Steven Cameron, pensions director at Aegon, said: “With rising prices, consumers should consciously think about what products and services they are buying as the value of the money in their pocket becomes increasingly threatened. Any festive cheer of a boost to purchasing power looks unlikely in the lead up to the period where incomes are at their most stretched. Borrowers, and particularly those who may have emerged from the pandemic in debt, will feel the squeeze on their finances even more so, during what is already a challenging time of year for many households.
“Those on fixed incomes, such as many pensioners relying on the state pension, will also face a real challenge in meeting higher costs in the coming months, particularly with the government scrapping the state pension triple lock next year. This will mean the state pension’s 3.1 per cent increase in April will likely be far less than the rise in the cost of living at that time.
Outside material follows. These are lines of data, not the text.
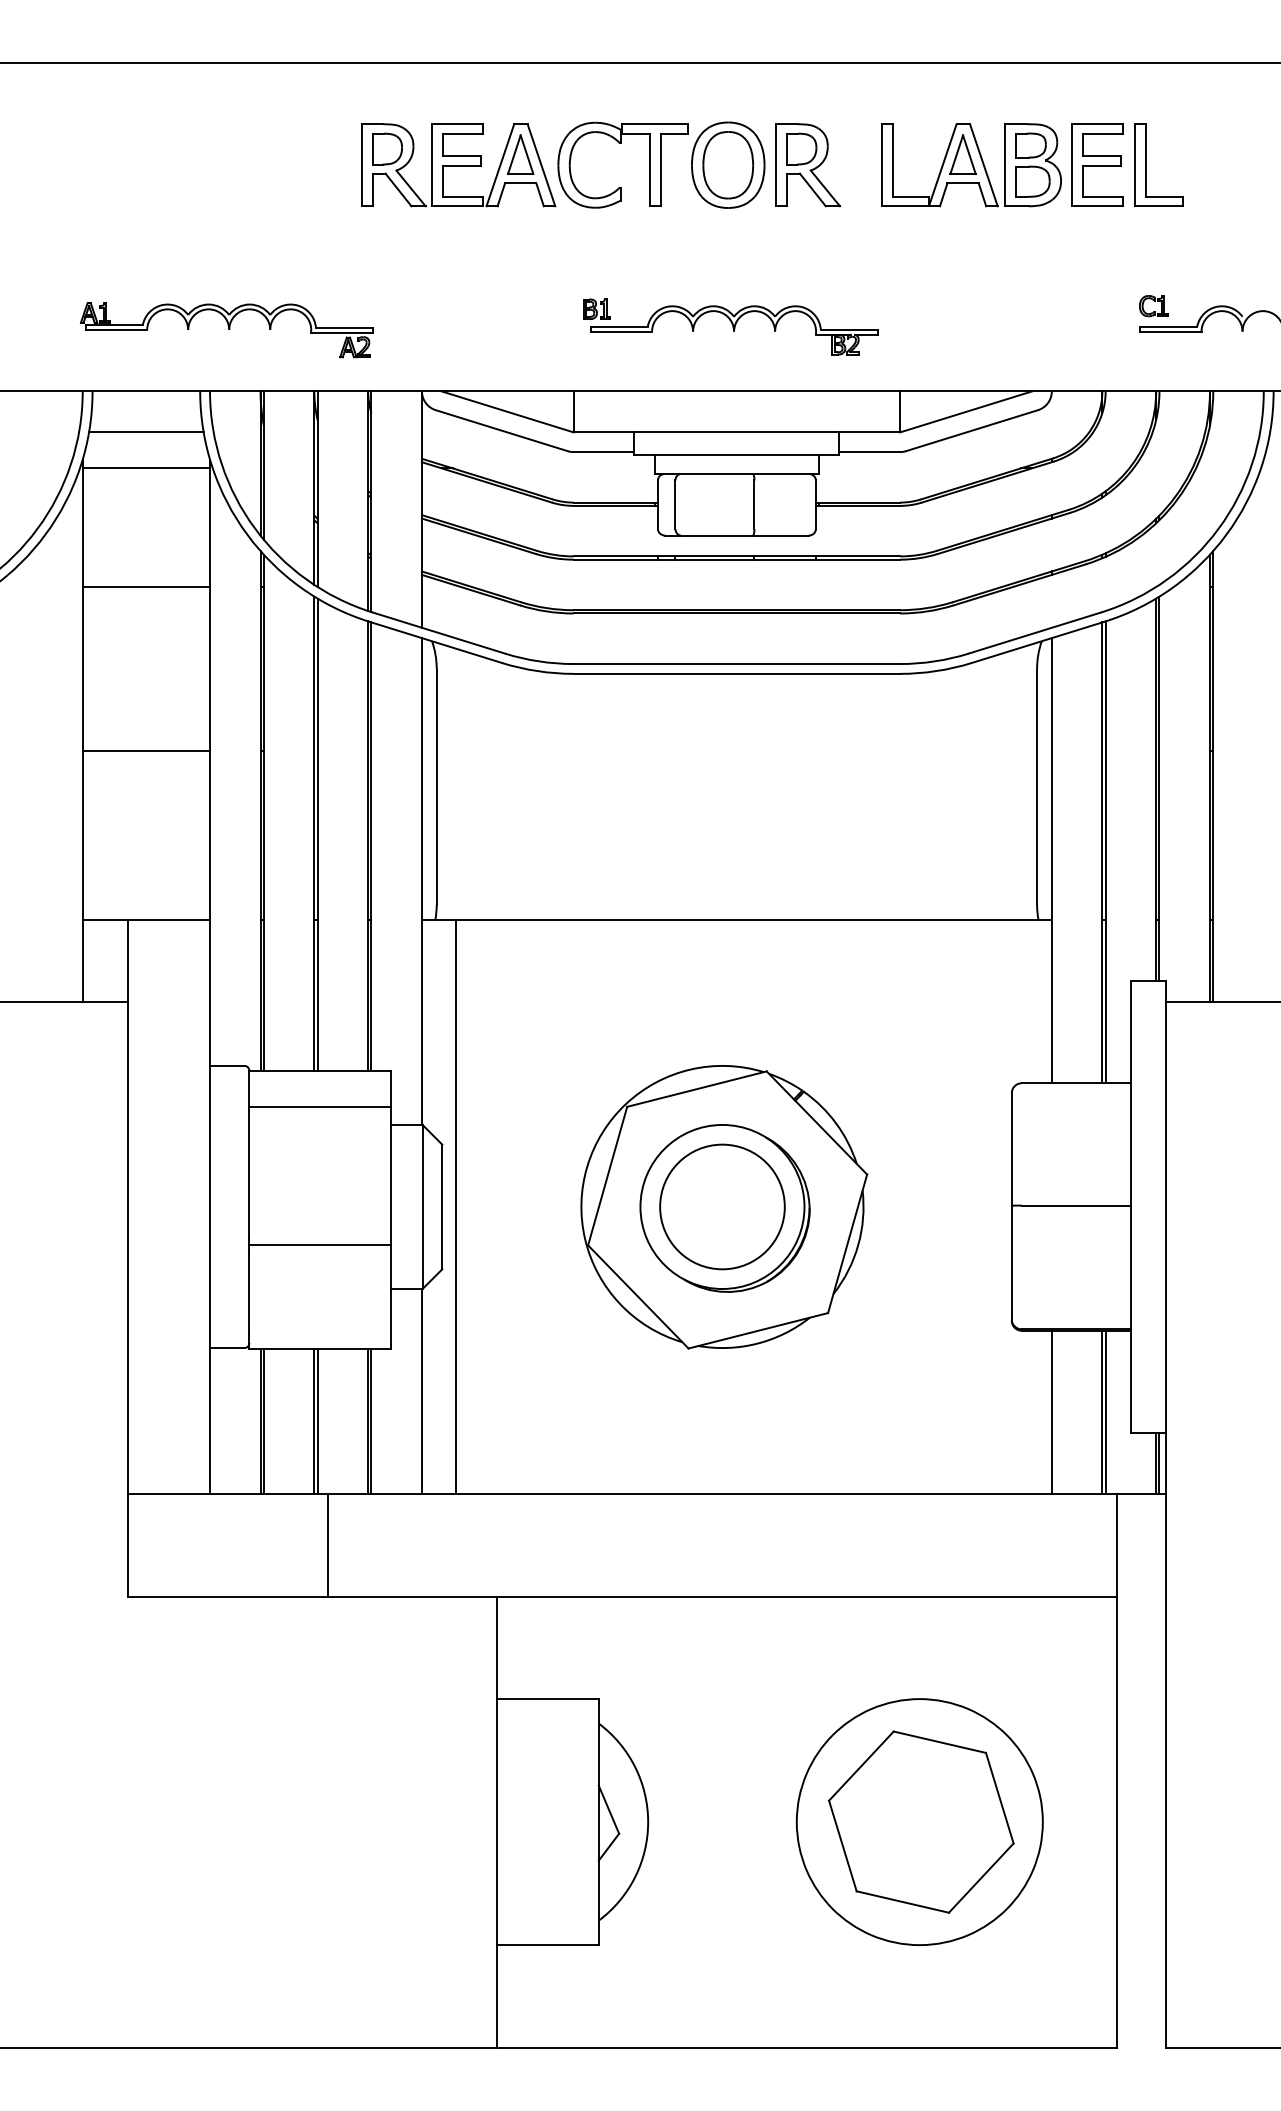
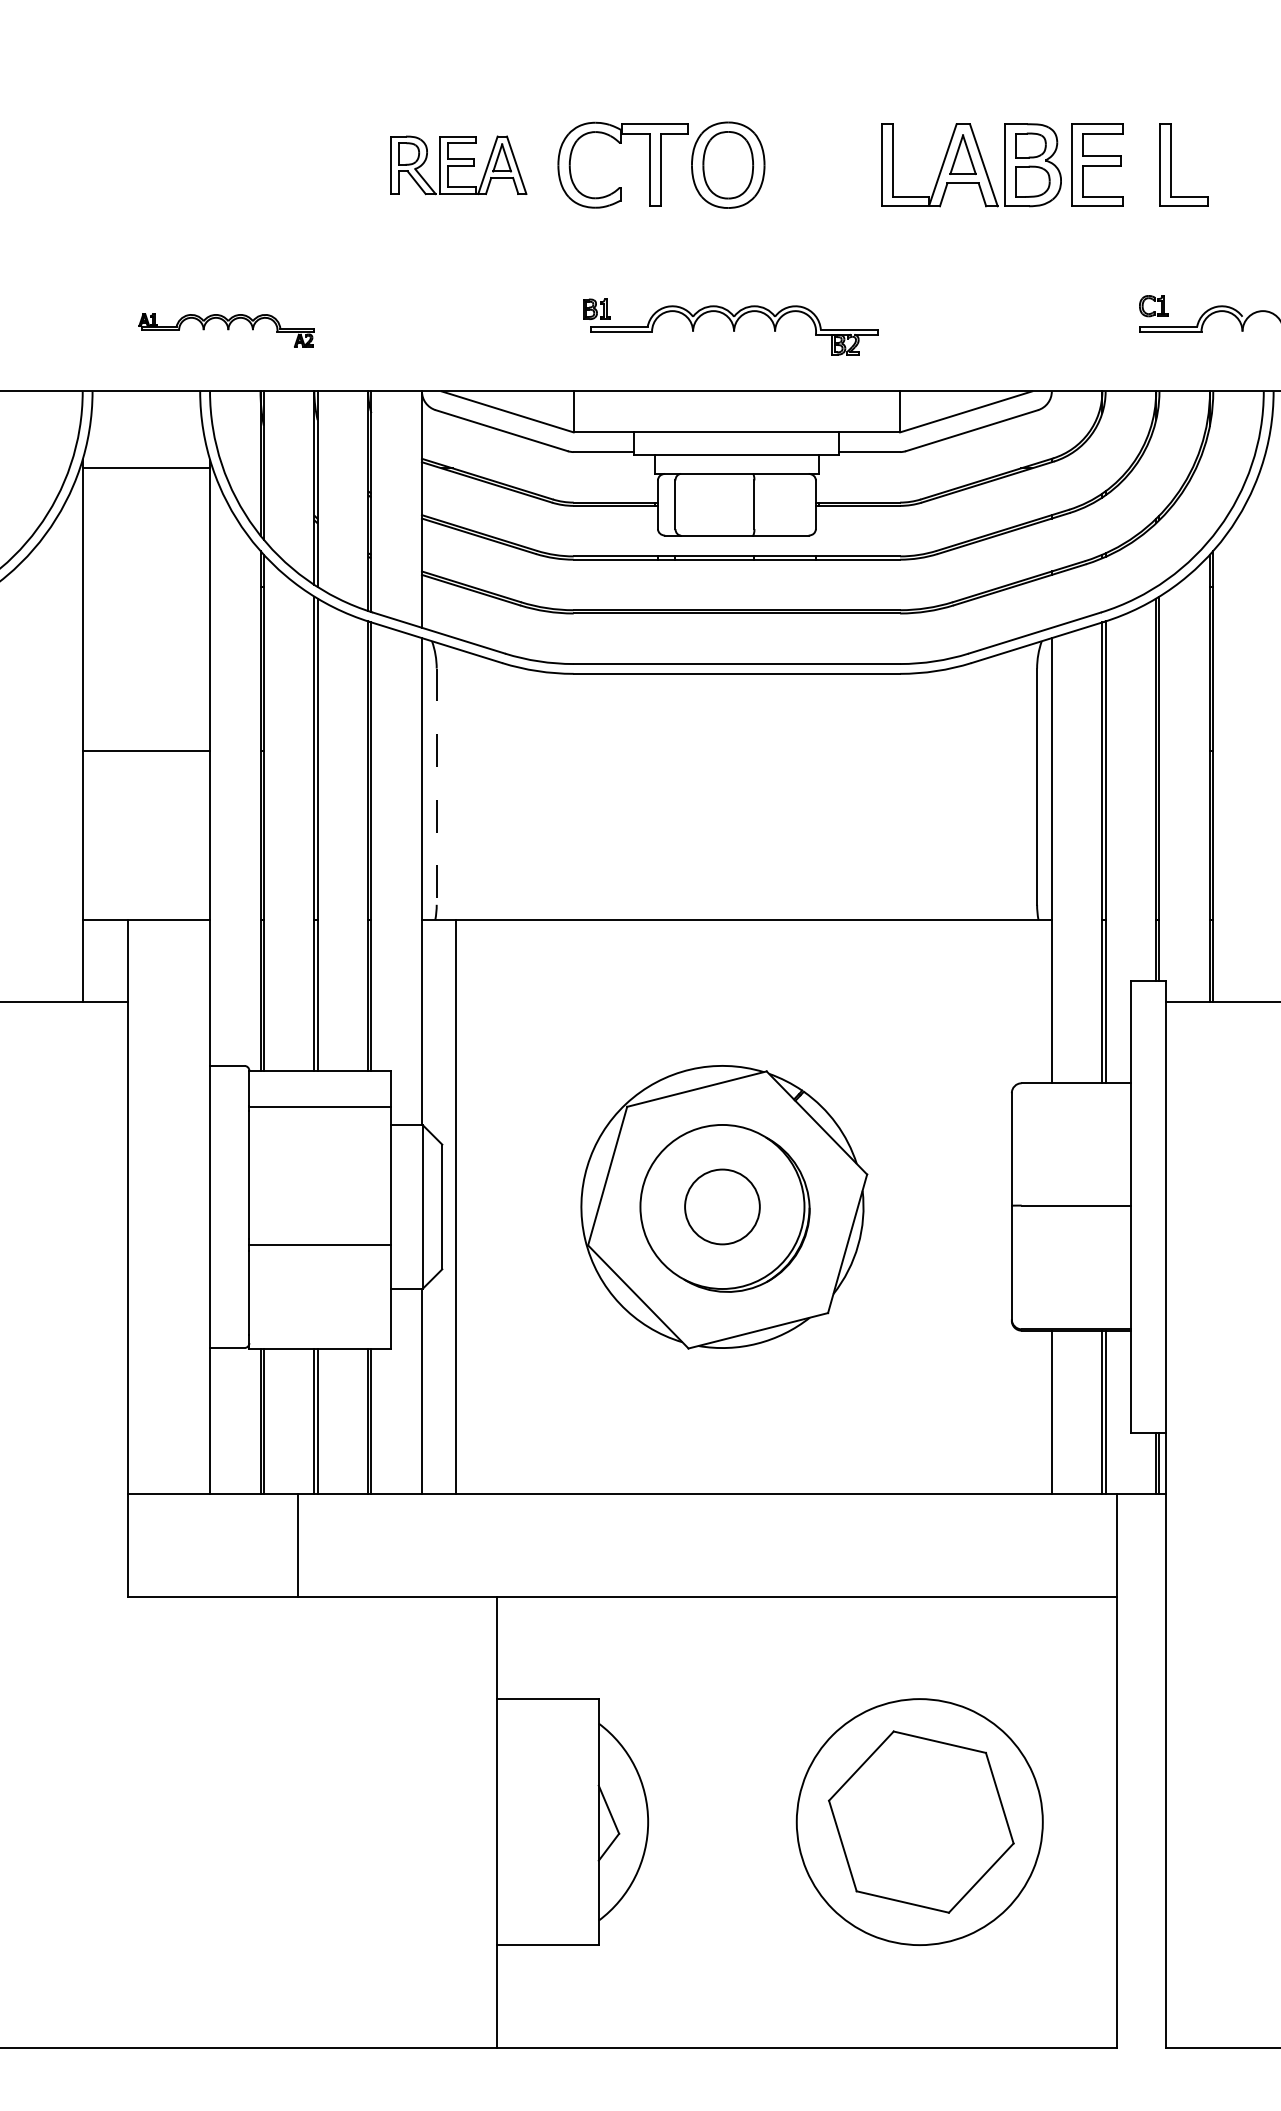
line at (639, 63): present -> none
part at (1146, 164) position: (1146, 164) -> (1171, 164)
part at (458, 165) size: 196x85 px -> 138x61 px
part at (807, 165): present -> none
part at (226, 330) size: 294x57 px -> 177x35 px
line at (146, 432): present -> none
line at (146, 586): present -> none
line at (436, 787): solid -> dashed
circle at (722, 1206) diameter: 125 px -> 75 px
line at (327, 1545) position: (327, 1545) -> (297, 1545)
“The Bank of England have so far held off raising interest rates to ease the cost of living squeeze, but as the full post-pandemic picture becomes increasingly clear, the base rate may soon be lifted from its historic low.”
What is causing prices to rise?
The £139 rise in the energy price cap kicked in this month, which is partly why energy price rises were responsible for the lion’s share of this hike. Energy prices were up 8.7 per cent and gas prices 17.1 per cent.
Petrol prices also played a part in the CPI surge. This time last year lockdown meant that some areas of the UK faced restrictions on movement, so petrol prices were down at 113.2 pence per litre, but this October they hit 138.6 pence. It means filling up a 50 litre car now costs £12.70 more than this time last year.
Used car prices continued to drive inflation higher too. A shortage of new cars has forced more people to consider second-hand vehicles.